Rinspeed/Rex Features/AP
Rinspeed/Rex Features/AP

Sony Pictures has had to navigate rough seas since last autumn, when the company was hacked, confidential documents were posted online, and The Interview was canceled. But the company is trying to bounce back with a comedy about cars equipped to navigate by themselves.

According to Deadline, Sony has bought an idea from the team of director Gore Verbinski and writer Steve Conrad that is tentatively named the Driverless Car Race. Deadline describes the film as “a large scale action adventure comedy that’s best described as a transcontinental car race with autonomous vehicles.”

The race in the film is intended to allow competing software companies to test their driverless cars, but the trial run becomes a battle for supremacy and a major road race as the start-up companies producing the cars vie for the lead. The subjects that ride in the cars try to seize control from the cars themselves, prompting chaos.
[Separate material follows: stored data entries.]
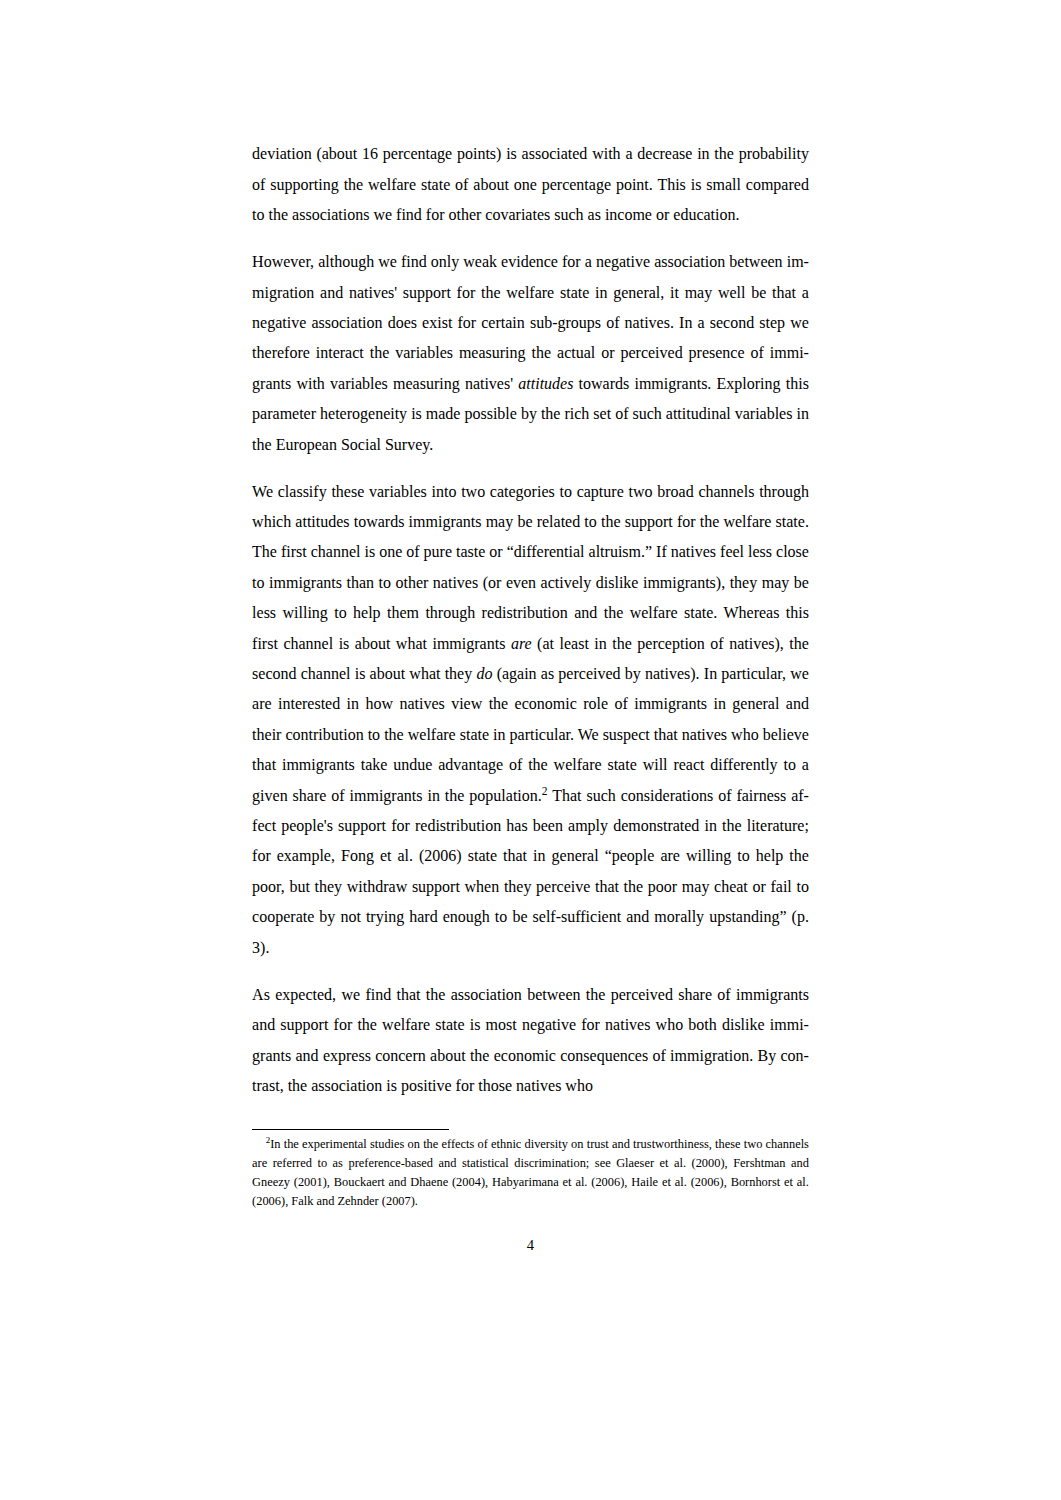deviation (about 16 percentage points) is associated with a decrease in the probability of supporting the welfare state of about one percentage point. This is small compared to the associations we find for other covariates such as income or education.
However, although we find only weak evidence for a negative association between immigration and natives' support for the welfare state in general, it may well be that a negative association does exist for certain sub-groups of natives. In a second step we therefore interact the variables measuring the actual or perceived presence of immigrants with variables measuring natives' attitudes towards immigrants. Exploring this parameter heterogeneity is made possible by the rich set of such attitudinal variables in the European Social Survey.
We classify these variables into two categories to capture two broad channels through which attitudes towards immigrants may be related to the support for the welfare state. The first channel is one of pure taste or “differential altruism.” If natives feel less close to immigrants than to other natives (or even actively dislike immigrants), they may be less willing to help them through redistribution and the welfare state. Whereas this first channel is about what immigrants are (at least in the perception of natives), the second channel is about what they do (again as perceived by natives). In particular, we are interested in how natives view the economic role of immigrants in general and their contribution to the welfare state in particular. We suspect that natives who believe that immigrants take undue advantage of the welfare state will react differently to a given share of immigrants in the population.2 That such considerations of fairness affect people's support for redistribution has been amply demonstrated in the literature; for example, Fong et al. (2006) state that in general “people are willing to help the poor, but they withdraw support when they perceive that the poor may cheat or fail to cooperate by not trying hard enough to be self-sufficient and morally upstanding” (p. 3).
As expected, we find that the association between the perceived share of immigrants and support for the welfare state is most negative for natives who both dislike immigrants and express concern about the economic consequences of immigration. By contrast, the association is positive for those natives who
2In the experimental studies on the effects of ethnic diversity on trust and trustworthiness, these two channels are referred to as preference-based and statistical discrimination; see Glaeser et al. (2000), Fershtman and Gneezy (2001), Bouckaert and Dhaene (2004), Habyarimana et al. (2006), Haile et al. (2006), Bornhorst et al. (2006), Falk and Zehnder (2007).
4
Verbinski commented, “Essentially, we are going to take the funniest comedic actors of this generation and slowly unleash them as we examine the very notion of ‘passengers’ who fundamentally cannot remain passive.” Conrad added, “We want to invert the whole premise of a road trip where the promise has always been, ‘anything can happen’, and say, ‘what if anything can’t happen’? What does that do to the test subject? What are the breaking points?”

Verbinski pointed out that although the technology for driverless cars is imminent, humans will likely have a difficult time relinquishing control:

At a time when we give more and more liberty away for the benefits of technology, there is nothing more primal and direct as this specific physical abdication of control: Removing a steering wheel from the grasp of human being. The driver-less car is coming. It’s right around the bend, and it represents an immediate and relevant opportunity to explore the classic ‘Man against Machine’ genre spliced into a large scale Automotive Rally. Stating the obvious – Things are going to get out of control.

Conrad and Verbinski joined for Pyongyang, the ill-fated film canceled after the hacking incident. Conrad has written The Pursuit of Happyness and The Secret Life Of Walter Mitty remake.